The 2017 sale listings of these properties detail the correct number of bedrooms in each home. The house (according to the current bylaw) is defined as a “cottage” or “villa” by the number of bedrooms it contains not the number of bedrooms designated for rental.
The definition of a bedroom is a room with a window and a closet and this does not change if the bedroom is staged as something else. Also note, that since the complaint process began in the summer of 2018 the rental listings appear to have been revised.
Lastly, I would like all homeowners living in residentially-zoned areas of NOTL to know in 2010 the province gave a directive to municipalities to amend their bylaw to include short-term rentals in residentially zoned areas.
The bylaw was amended as instructed but consideration was never given to protecting the homeowners’ quiet enjoyment of their property and/or the long term affects of having these rentals in residentially zoned areas.
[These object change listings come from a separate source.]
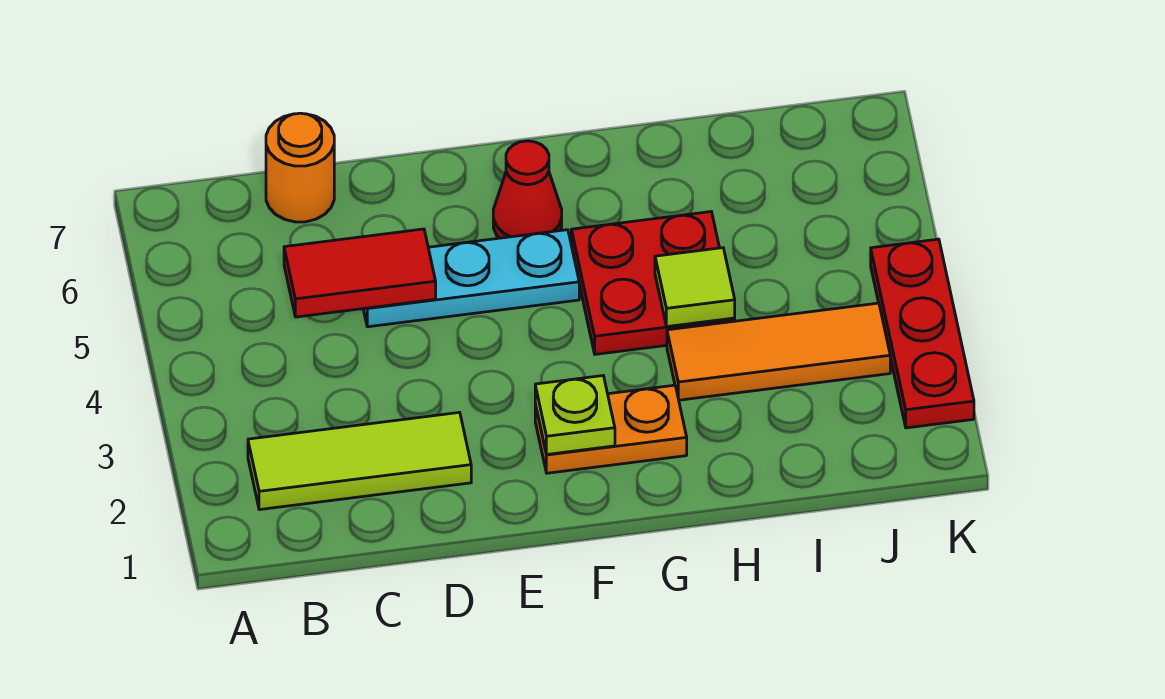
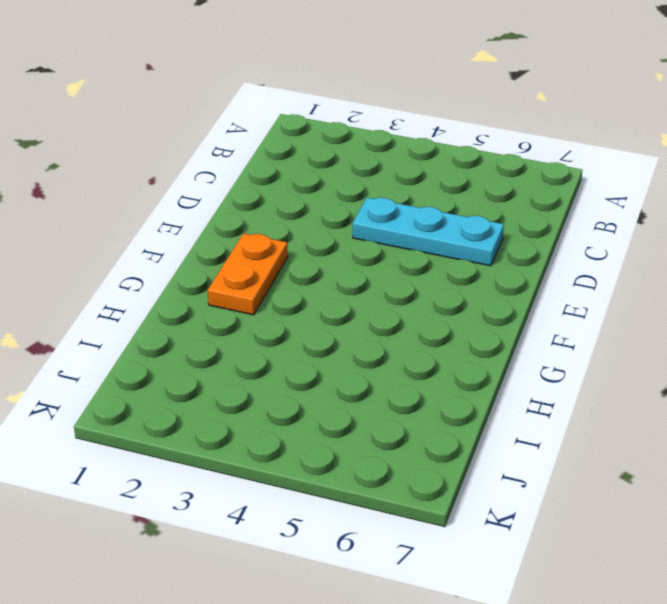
cyan 1x3 plate [353,198,504,266] -> cyan 1x3 plate turned to [363,230,579,327]
none -> lime 1x3 tile [248,412,471,510]
none -> orange 1x1 round brick [266,113,334,222]

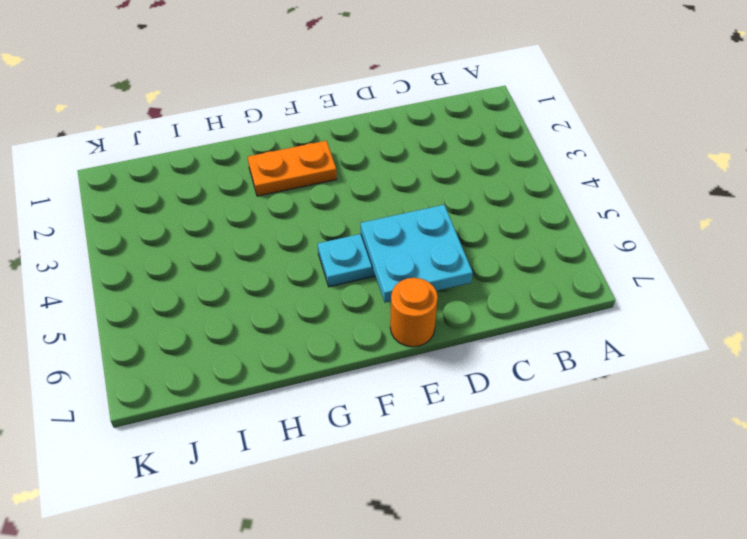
cyan 2x2 plate [361,205,473,303] -> red 1x2 tile [284,229,436,317]
orange 1x1 round brick [390,278,438,347] -> orange 1x1 round brick moved to [266,113,334,222]
none -> lime 1x3 tile [248,412,471,510]
none -> red 1x1 cone [493,141,562,238]

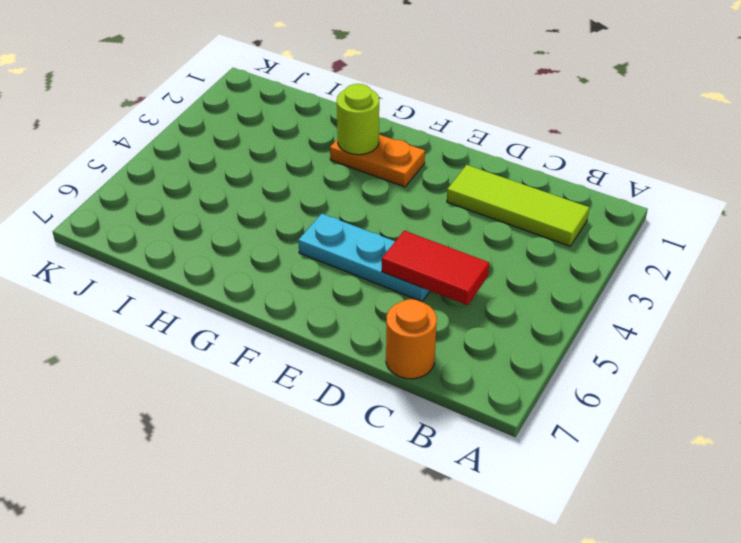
lime 1x1 round brick [337,84,379,155] -> none
none -> red 1x1 cone [493,141,562,238]
none -> red 2x2 plate [571,212,735,354]

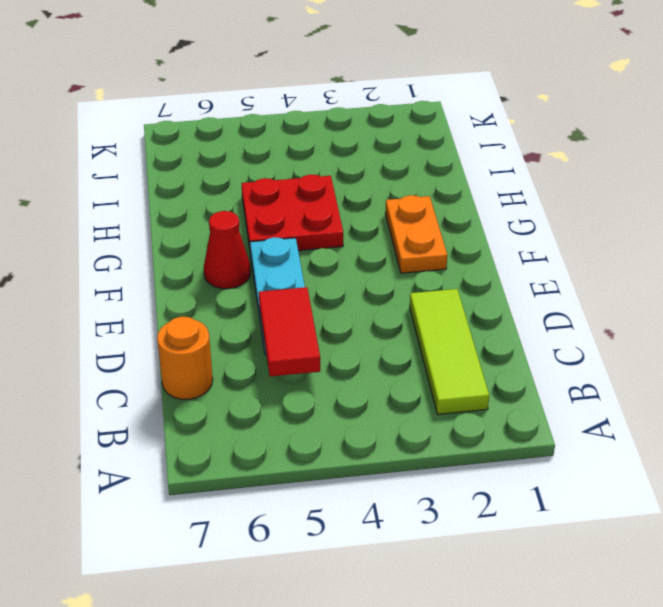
none -> orange 1x3 tile [667,303,890,400]
none -> red 1x3 plate [871,239,974,428]

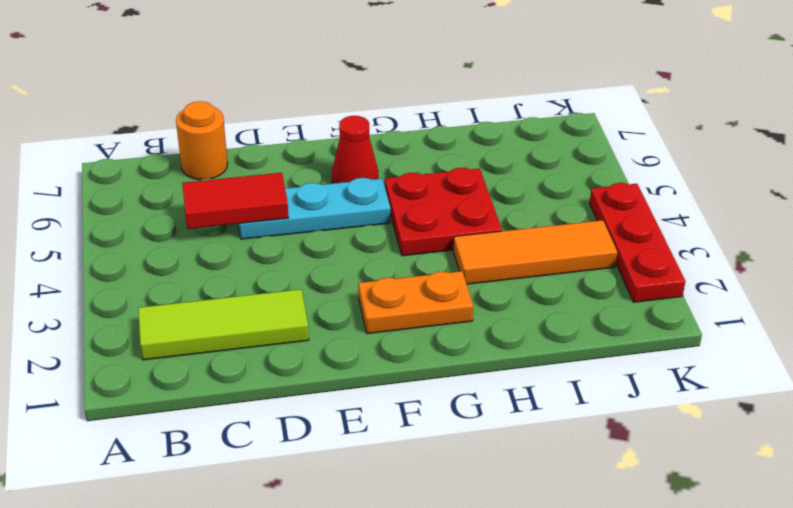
none -> lime 1x1 plate [535,376,615,455]
none -> lime 1x1 tile [655,248,735,327]

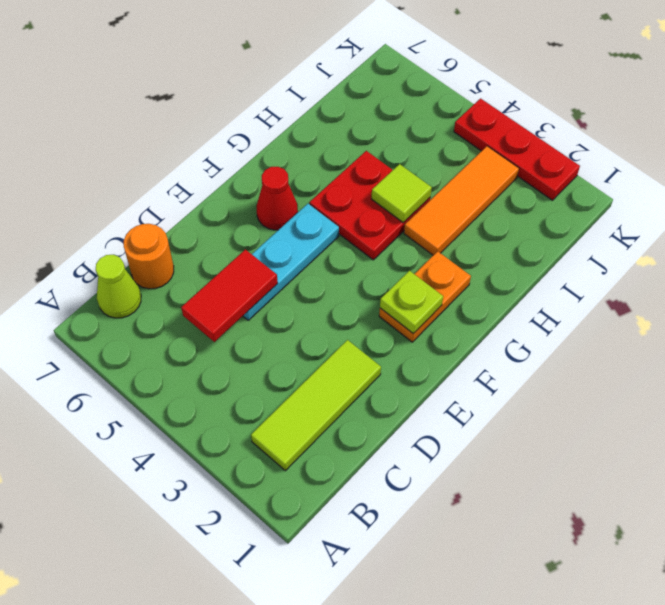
lime 1x1 cone [96,255,141,318] -> none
We have been promised that the bylaw is being amended but it is up to residents to ensure that the town listens to our concerns and provides an amendment which protects our quality of life. Research indicates that Collingwood/Blue Mountain is the only municipality that quickly took action to protect it’s residentially zoned areas from short-term rentals, ensuring that they remained in tourist zoned and commercially zoned areas, where they belong. This is an important issue for homeowners across Ontario. The Airbnb platform is gaining momentum and becoming an investor’s dream and a homeowner’s nightmare.